TASK DETAILS ::
Scan the data below and pick out the lines containing the word "FRITZING".
::::::::::
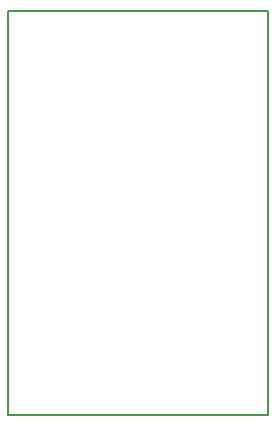
<source format=gm1>
G04 MADE WITH FRITZING*
G04 WWW.FRITZING.ORG*
G04 DOUBLE SIDED*
G04 HOLES PLATED*
G04 CONTOUR ON CENTER OF CONTOUR VECTOR*
%ASAXBY*%
%FSLAX23Y23*%
%MOIN*%
%OFA0B0*%
%SFA1.0B1.0*%
%ADD10R,0.877453X1.354120*%
%ADD11C,0.008000*%
%ADD10C,0.008*%
%LNCONTOUR*%
G90*
G70*
G54D10*
G54D11*
X4Y1350D02*
X873Y1350D01*
X873Y4D01*
X4Y4D01*
X4Y1350D01*
D02*
G04 End of contour*
M02*
</source>
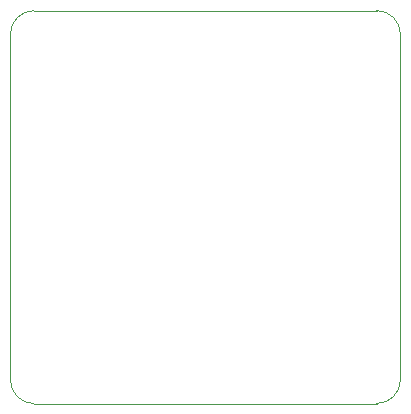
<source format=gbr>
%TF.GenerationSoftware,KiCad,Pcbnew,8.0.5*%
%TF.CreationDate,2024-10-12T23:05:05+02:00*%
%TF.ProjectId,SCS TSAL Red LED,53435320-5453-4414-9c20-526564204c45,rev?*%
%TF.SameCoordinates,Original*%
%TF.FileFunction,Profile,NP*%
%FSLAX46Y46*%
G04 Gerber Fmt 4.6, Leading zero omitted, Abs format (unit mm)*
G04 Created by KiCad (PCBNEW 8.0.5) date 2024-10-12 23:05:05*
%MOMM*%
%LPD*%
G01*
G04 APERTURE LIST*
%TA.AperFunction,Profile*%
%ADD10C,0.100000*%
%TD*%
G04 APERTURE END LIST*
D10*
X98838000Y-48006000D02*
G75*
G02*
X100838000Y-50006000I0J-2000000D01*
G01*
X100838000Y-79280000D02*
G75*
G02*
X98838000Y-81280000I-2000000J0D01*
G01*
X100838000Y-50006000D02*
X100838000Y-79280000D01*
X67818000Y-79280000D02*
X67818000Y-50006000D01*
X98838000Y-81280000D02*
X69818000Y-81280000D01*
X69818000Y-81280000D02*
G75*
G02*
X67818000Y-79280000I0J2000000D01*
G01*
X69818000Y-48006000D02*
X98838000Y-48006000D01*
X67818000Y-50006000D02*
G75*
G02*
X69818000Y-48006000I2000000J0D01*
G01*
M02*

</source>
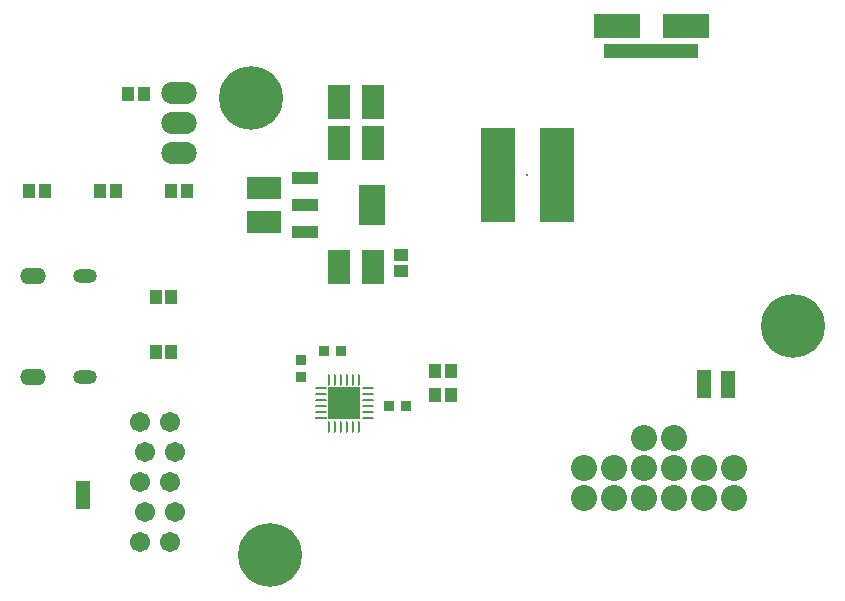
<source format=gbs>
G04*
G04 #@! TF.GenerationSoftware,Altium Limited,Altium Designer,23.2.1 (34)*
G04*
G04 Layer_Color=16711935*
%FSLAX44Y44*%
%MOMM*%
G71*
G04*
G04 #@! TF.SameCoordinates,D71E7737-13ED-4BDA-A6DE-6AB0D4F083BE*
G04*
G04*
G04 #@! TF.FilePolarity,Negative*
G04*
G01*
G75*
%ADD23R,4.0000X2.0000*%
%ADD24R,8.0000X1.2000*%
%ADD28O,3.0032X1.9032*%
%ADD29C,2.2032*%
%ADD30C,5.4000*%
%ADD31C,0.2032*%
%ADD32O,2.2000X1.4000*%
%ADD33O,2.0000X1.2000*%
%ADD34C,0.1000*%
%ADD35C,1.7032*%
%ADD51R,0.9581X0.9121*%
%ADD52R,0.9121X0.9581*%
%ADD56R,2.7000X2.7000*%
G04:AMPARAMS|DCode=57|XSize=0.2393mm|YSize=0.9791mm|CornerRadius=0.1196mm|HoleSize=0mm|Usage=FLASHONLY|Rotation=0.000|XOffset=0mm|YOffset=0mm|HoleType=Round|Shape=RoundedRectangle|*
%AMROUNDEDRECTD57*
21,1,0.2393,0.7398,0,0,0.0*
21,1,0.0000,0.9791,0,0,0.0*
1,1,0.2393,0.0000,-0.3699*
1,1,0.2393,0.0000,-0.3699*
1,1,0.2393,0.0000,0.3699*
1,1,0.2393,0.0000,0.3699*
%
%ADD57ROUNDEDRECTD57*%
G04:AMPARAMS|DCode=58|XSize=0.9791mm|YSize=0.2393mm|CornerRadius=0.1196mm|HoleSize=0mm|Usage=FLASHONLY|Rotation=0.000|XOffset=0mm|YOffset=0mm|HoleType=Round|Shape=RoundedRectangle|*
%AMROUNDEDRECTD58*
21,1,0.9791,0.0000,0,0,0.0*
21,1,0.7398,0.2393,0,0,0.0*
1,1,0.2393,0.3699,0.0000*
1,1,0.2393,-0.3699,0.0000*
1,1,0.2393,-0.3699,0.0000*
1,1,0.2393,0.3699,0.0000*
%
%ADD58ROUNDEDRECTD58*%
%ADD59R,0.9791X0.2393*%
%ADD61R,1.8526X2.9042*%
%ADD62R,2.9042X1.8526*%
%ADD63R,3.0000X8.0000*%
%ADD66R,1.2032X1.2032*%
%ADD67R,2.3032X1.1032*%
%ADD68R,2.3032X3.4032*%
%ADD69R,1.0032X1.1532*%
%ADD70R,1.1532X1.0032*%
D23*
X-121000Y254000D02*
D03*
X-179000D02*
D03*
D24*
X-150000Y233000D02*
D03*
D28*
X-550000Y197500D02*
D03*
Y146700D02*
D03*
Y172100D02*
D03*
D29*
X-156200Y-94600D02*
D03*
X-130800D02*
D03*
X-105400Y-145400D02*
D03*
X-80000Y-120000D02*
D03*
X-207000Y-145400D02*
D03*
X-130800D02*
D03*
X-156200Y-120000D02*
D03*
Y-145400D02*
D03*
X-130800Y-120000D02*
D03*
X-207000D02*
D03*
X-181600Y-145400D02*
D03*
Y-120000D02*
D03*
X-80000Y-145400D02*
D03*
X-105400Y-120000D02*
D03*
D30*
X-473000Y-193400D02*
D03*
X-489000Y193400D02*
D03*
X-30000Y0D02*
D03*
D31*
X-255000Y128400D02*
D03*
D32*
X-673400Y-43000D02*
D03*
Y43000D02*
D03*
D33*
X-629100Y-43000D02*
D03*
Y43000D02*
D03*
D34*
X-634100Y28900D02*
D03*
Y-28900D02*
D03*
D35*
X-557500Y-80900D02*
D03*
X-582900D02*
D03*
X-578900Y-106300D02*
D03*
X-582900Y-131700D02*
D03*
X-553500Y-106300D02*
D03*
X-582900Y-182500D02*
D03*
X-557500D02*
D03*
X-578900Y-157100D02*
D03*
X-557500Y-131700D02*
D03*
X-553500Y-157100D02*
D03*
D51*
X-412730Y-21000D02*
D03*
X-427270D02*
D03*
X-357730Y-67000D02*
D03*
X-372270D02*
D03*
D52*
X-447000Y-28460D02*
D03*
Y-43000D02*
D03*
D56*
X-410000Y-65000D02*
D03*
D57*
X-422500Y-84895D02*
D03*
X-417500D02*
D03*
X-412500D02*
D03*
X-407500D02*
D03*
X-402500D02*
D03*
X-397500D02*
D03*
Y-45104D02*
D03*
X-402500D02*
D03*
X-407500D02*
D03*
X-412500D02*
D03*
X-417500D02*
D03*
X-422500D02*
D03*
D58*
X-390104Y-77500D02*
D03*
X-390104Y-72500D02*
D03*
Y-67500D02*
D03*
Y-62500D02*
D03*
X-390104Y-57500D02*
D03*
Y-52500D02*
D03*
X-429896D02*
D03*
Y-57500D02*
D03*
Y-62500D02*
D03*
Y-67500D02*
D03*
Y-72500D02*
D03*
D59*
Y-77500D02*
D03*
D61*
X-414252Y50000D02*
D03*
X-385747Y50000D02*
D03*
X-414253Y190000D02*
D03*
X-385748D02*
D03*
X-414252Y155000D02*
D03*
X-385748D02*
D03*
D62*
X-477500Y88248D02*
D03*
Y116753D02*
D03*
D63*
X-230000Y128400D02*
D03*
X-280000D02*
D03*
D66*
X-631000Y-137000D02*
D03*
Y-148700D02*
D03*
X-105000Y-54800D02*
D03*
Y-43100D02*
D03*
X-85000Y-55100D02*
D03*
Y-43400D02*
D03*
D67*
X-443500Y79500D02*
D03*
Y102500D02*
D03*
Y125500D02*
D03*
D68*
X-386500Y102500D02*
D03*
D69*
X-332750Y-58000D02*
D03*
X-319250D02*
D03*
X-332750Y-38000D02*
D03*
X-319250D02*
D03*
X-543250Y115000D02*
D03*
X-556750D02*
D03*
X-603250D02*
D03*
X-616750D02*
D03*
X-579250Y197000D02*
D03*
X-592750D02*
D03*
X-556250Y25000D02*
D03*
X-569750D02*
D03*
X-556250Y-22000D02*
D03*
X-569750D02*
D03*
X-663250Y115000D02*
D03*
X-676750D02*
D03*
D70*
X-362000Y60750D02*
D03*
Y47250D02*
D03*
M02*

</source>
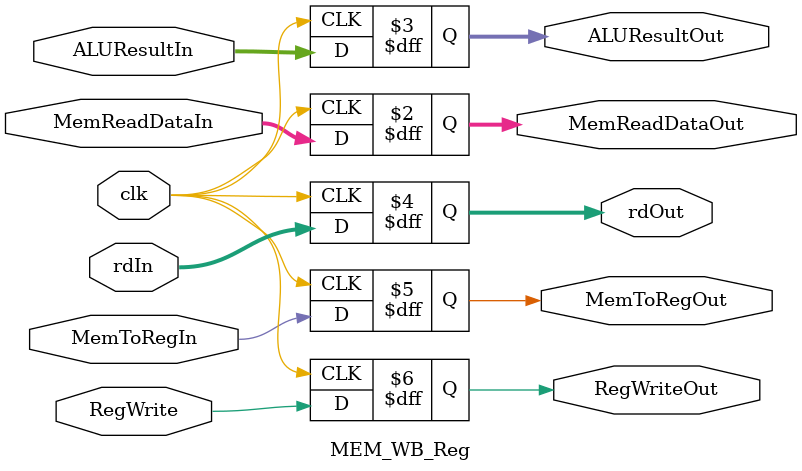
<source format=v>
`timescale 1ns / 1ps



module MEM_WB_Reg(MemReadDataIn, ALUResultIn, rdIn, MemToRegIn, RegWrite, clk,
                  MemReadDataOut, ALUResultOut, rdOut, MemToRegOut, RegWriteOut);
                  
                  input [31:0] MemReadDataIn, ALUResultIn;
                  input [4:0] rdIn;
                  input MemToRegIn, RegWrite, clk;
                  
                  output reg [31:0] MemReadDataOut, ALUResultOut;
                  output reg [4:0] rdOut;
                  output reg MemToRegOut, RegWriteOut;
                  
      always @ (posedge clk) begin
        MemReadDataOut <= MemReadDataIn;
        ALUResultOut <= ALUResultIn;
        rdOut <= rdIn;
        MemToRegOut <= MemToRegIn;
        RegWriteOut <= RegWrite;
      end
      
      
      // !!!!!!  I am a Purple Unicorn !!!!!


endmodule
</source>
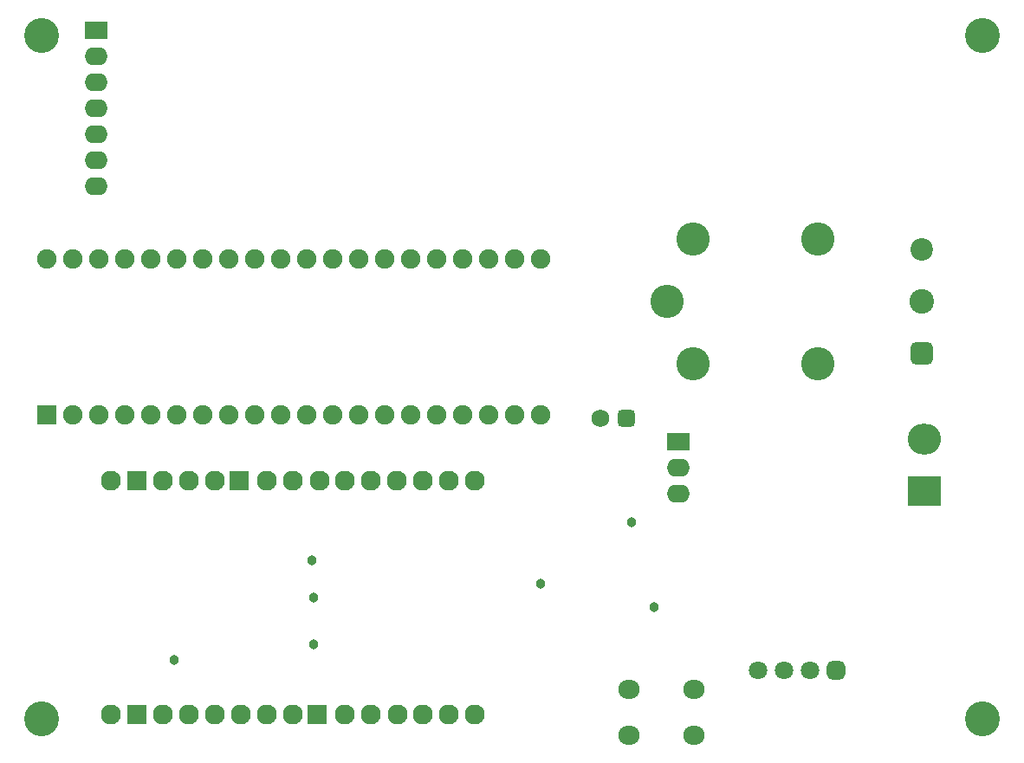
<source format=gbs>
G04*
G04 #@! TF.GenerationSoftware,Altium Limited,Altium Designer,21.3.2 (30)*
G04*
G04 Layer_Color=16711935*
%FSTAX24Y24*%
%MOIN*%
G70*
G04*
G04 #@! TF.SameCoordinates,DBE85665-E0BB-432C-AE5E-D4A4B8DC2BF9*
G04*
G04*
G04 #@! TF.FilePolarity,Negative*
G04*
G01*
G75*
%ADD33C,0.1340*%
%ADD35C,0.0680*%
%ADD36C,0.0770*%
%ADD37R,0.0770X0.0770*%
%ADD38R,0.1280X0.1180*%
%ADD39O,0.1280X0.1180*%
G04:AMPARAMS|DCode=40|XSize=68mil|YSize=68mil|CornerRadius=19mil|HoleSize=0mil|Usage=FLASHONLY|Rotation=180.000|XOffset=0mil|YOffset=0mil|HoleType=Round|Shape=RoundedRectangle|*
%AMROUNDEDRECTD40*
21,1,0.0680,0.0300,0,0,180.0*
21,1,0.0300,0.0680,0,0,180.0*
1,1,0.0380,-0.0150,0.0150*
1,1,0.0380,0.0150,0.0150*
1,1,0.0380,0.0150,-0.0150*
1,1,0.0380,-0.0150,-0.0150*
%
%ADD40ROUNDEDRECTD40*%
%ADD41C,0.0749*%
%ADD42R,0.0749X0.0749*%
G04:AMPARAMS|DCode=43|XSize=71mil|YSize=71mil|CornerRadius=19.7mil|HoleSize=0mil|Usage=FLASHONLY|Rotation=180.000|XOffset=0mil|YOffset=0mil|HoleType=Round|Shape=RoundedRectangle|*
%AMROUNDEDRECTD43*
21,1,0.0710,0.0315,0,0,180.0*
21,1,0.0315,0.0710,0,0,180.0*
1,1,0.0395,-0.0157,0.0157*
1,1,0.0395,0.0157,0.0157*
1,1,0.0395,0.0157,-0.0157*
1,1,0.0395,-0.0157,-0.0157*
%
%ADD43ROUNDEDRECTD43*%
%ADD44C,0.0710*%
%ADD45C,0.0946*%
G04:AMPARAMS|DCode=46|XSize=86.6mil|YSize=86.6mil|CornerRadius=21.7mil|HoleSize=0mil|Usage=FLASHONLY|Rotation=90.000|XOffset=0mil|YOffset=0mil|HoleType=Round|Shape=RoundedRectangle|*
%AMROUNDEDRECTD46*
21,1,0.0866,0.0433,0,0,90.0*
21,1,0.0433,0.0866,0,0,90.0*
1,1,0.0433,0.0217,0.0217*
1,1,0.0433,0.0217,-0.0217*
1,1,0.0433,-0.0217,-0.0217*
1,1,0.0433,-0.0217,0.0217*
%
%ADD46ROUNDEDRECTD46*%
%ADD47C,0.0866*%
%ADD48C,0.1280*%
%ADD49O,0.0830X0.0730*%
%ADD50C,0.0380*%
%ADD69R,0.0880X0.0680*%
%ADD70O,0.0880X0.0680*%
D33*
X01955Y0398D02*
D03*
Y0135D02*
D03*
X05575D02*
D03*
Y0398D02*
D03*
D35*
X04105Y02505D02*
D03*
D36*
X0312Y01365D02*
D03*
X0322D02*
D03*
X03325D02*
D03*
X0342D02*
D03*
X0352D02*
D03*
X0362D02*
D03*
X0292D02*
D03*
X0282D02*
D03*
X0272D02*
D03*
X0242D02*
D03*
X0252D02*
D03*
X0262D02*
D03*
X0222D02*
D03*
X0312Y02265D02*
D03*
X0322D02*
D03*
X0332D02*
D03*
X0342D02*
D03*
X0352D02*
D03*
X0362D02*
D03*
X03025D02*
D03*
X0292D02*
D03*
X0282D02*
D03*
X0242D02*
D03*
X0252D02*
D03*
X0262D02*
D03*
X0222D02*
D03*
D37*
X03015Y01365D02*
D03*
X0232D02*
D03*
X02715Y02265D02*
D03*
X0232D02*
D03*
D38*
X0535Y02225D02*
D03*
D39*
Y02425D02*
D03*
D40*
X04205Y02505D02*
D03*
D41*
X03875Y0252D02*
D03*
Y0312D02*
D03*
X03775Y0252D02*
D03*
Y0312D02*
D03*
X03675Y0252D02*
D03*
Y0312D02*
D03*
X03575Y0252D02*
D03*
Y0312D02*
D03*
X03475Y0252D02*
D03*
Y0312D02*
D03*
X03375Y0252D02*
D03*
Y0312D02*
D03*
X03275Y0252D02*
D03*
Y0312D02*
D03*
X03175Y0252D02*
D03*
Y0312D02*
D03*
X03075Y0252D02*
D03*
Y0312D02*
D03*
X02975Y0252D02*
D03*
Y0312D02*
D03*
X02875Y0252D02*
D03*
Y0312D02*
D03*
X02775Y0252D02*
D03*
Y0312D02*
D03*
X02675Y0252D02*
D03*
Y0312D02*
D03*
X02575Y0252D02*
D03*
Y0312D02*
D03*
X02475Y0252D02*
D03*
Y0312D02*
D03*
X02375Y0252D02*
D03*
Y0312D02*
D03*
X02275Y0252D02*
D03*
Y0312D02*
D03*
X02175Y0252D02*
D03*
Y0312D02*
D03*
X02075Y0252D02*
D03*
Y0312D02*
D03*
X01975D02*
D03*
D42*
Y0252D02*
D03*
D43*
X0501Y01535D02*
D03*
D44*
X0491D02*
D03*
X0481D02*
D03*
X0471D02*
D03*
D45*
X0534Y02955D02*
D03*
D46*
Y02755D02*
D03*
D47*
Y03155D02*
D03*
D48*
X0446Y03195D02*
D03*
X0494Y02715D02*
D03*
X0436Y02955D02*
D03*
X0494Y03195D02*
D03*
X0446Y02715D02*
D03*
D49*
X04214Y01463D02*
D03*
X04215Y01285D02*
D03*
X04465Y01286D02*
D03*
X04464Y01463D02*
D03*
D50*
X04225Y02105D02*
D03*
X0431Y0178D02*
D03*
X02995Y0196D02*
D03*
X029996Y018146D02*
D03*
X03875Y0187D02*
D03*
X02465Y01575D02*
D03*
X03Y01635D02*
D03*
D69*
X02165Y04D02*
D03*
X04405Y02415D02*
D03*
D70*
X02165Y039D02*
D03*
Y038D02*
D03*
Y037D02*
D03*
Y036D02*
D03*
Y035D02*
D03*
Y034D02*
D03*
X04405Y02215D02*
D03*
Y02315D02*
D03*
M02*

</source>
::::::::::
TASK SOLUTION ::
G04 MADE WITH FRITZING*
G04 WWW.FRITZING.ORG*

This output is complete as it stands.